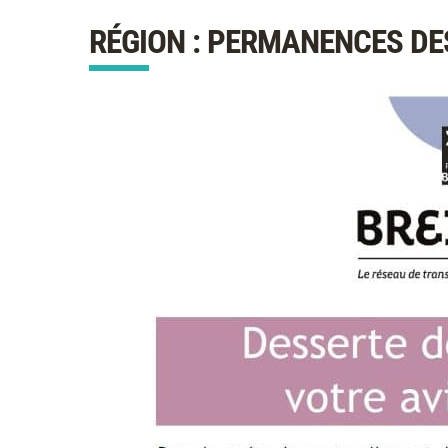
RÉGION : PERMANENCES D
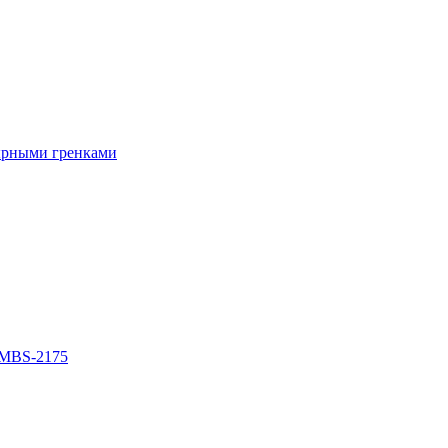
ырными гренками
 MBS-2175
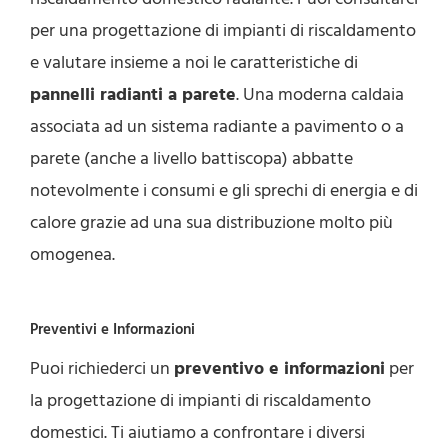
per una progettazione di impianti di riscaldamento
e valutare insieme a noi le caratteristiche di
pannelli radianti a parete
. Una moderna caldaia
associata ad un sistema radiante a pavimento o a
parete (anche a livello battiscopa) abbatte
notevolmente i consumi e gli sprechi di energia e di
calore grazie ad una sua distribuzione molto più
omogenea.
Preventivi e Informazioni
Puoi richiederci un
preventivo e informazioni
per
la progettazione di impianti di riscaldamento
domestici. Ti aiutiamo a confrontare i diversi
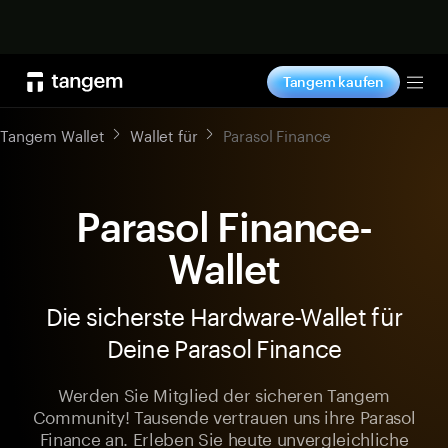
Jetzt shoppen
Tangem kaufen
Tog
Tangem Wallet
Wallet für
Parasol Finance
Parasol Finance-
Wallet
Die sicherste Hardware-Wallet für
Deine Parasol Finance
Werden Sie Mitglied der sicheren Tangem
Community! Tausende vertrauen uns ihre Parasol
Finance an. Erleben Sie heute unvergleichliche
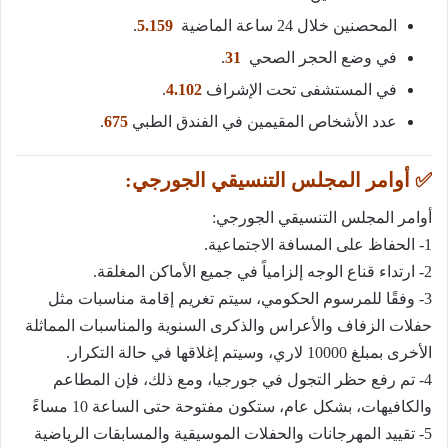
المحصنين خلال 24 ساعة الماضية
5.159
.
في وضع الحجر الصحي
31
.
في المستشفى تحت الإشراف
4.102
.
عدد الأشخاص المقيمين في الفندق الطبي
675
.
✅ أوامر المجلس التنسيقي الجورجي:
أوامر المجلس التنسيقي الجورجي:
1- الحفاظ على المسافة الاجتماعية.
2- ارتداء قناع الوجه إلزامياً في جميع الأماكن المغلقة.
3- وفقًا للمرسوم الحكومي، سيتم تغريم إقامة مناسبات مثل
حفلات الزفاف والأعراس والذكرى السنوية والمناسبات المماثلة
الأخرى بمبلغ 10000 لاري، وسيتم إغلاقها في حالة التكرار.
4- تم رفع حظر التجول في جورجيا، ومع ذلك، فإن المطاعم
والكافيهات، بشكل عام، ستكون مفتوحة حتى الساعة 10 مساءً
5- تقييد المهرجانات والحفلات الموسيقية والمسابقات الرياضية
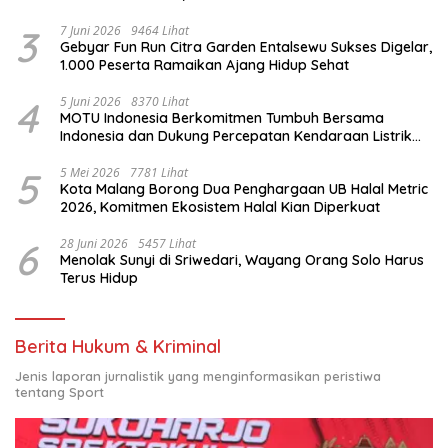
3
7 Juni 2026
9464 Lihat
Gebyar Fun Run Citra Garden Entalsewu Sukses Digelar,
1.000 Peserta Ramaikan Ajang Hidup Sehat
4
5 Juni 2026
8370 Lihat
MOTU Indonesia Berkomitmen Tumbuh Bersama
Indonesia dan Dukung Percepatan Kendaraan Listrik
Nasional
5
5 Mei 2026
7781 Lihat
Kota Malang Borong Dua Penghargaan UB Halal Metric
2026, Komitmen Ekosistem Halal Kian Diperkuat
6
28 Juni 2026
5457 Lihat
Menolak Sunyi di Sriwedari, Wayang Orang Solo Harus
Terus Hidup
Berita Hukum & Kriminal
Jenis laporan jurnalistik yang menginformasikan peristiwa
tentang Sport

* [Exercise details]
Count how many lines in the items contain the word "impianti", matching case exactly. Reply with the number alone.

* [Completed task]
2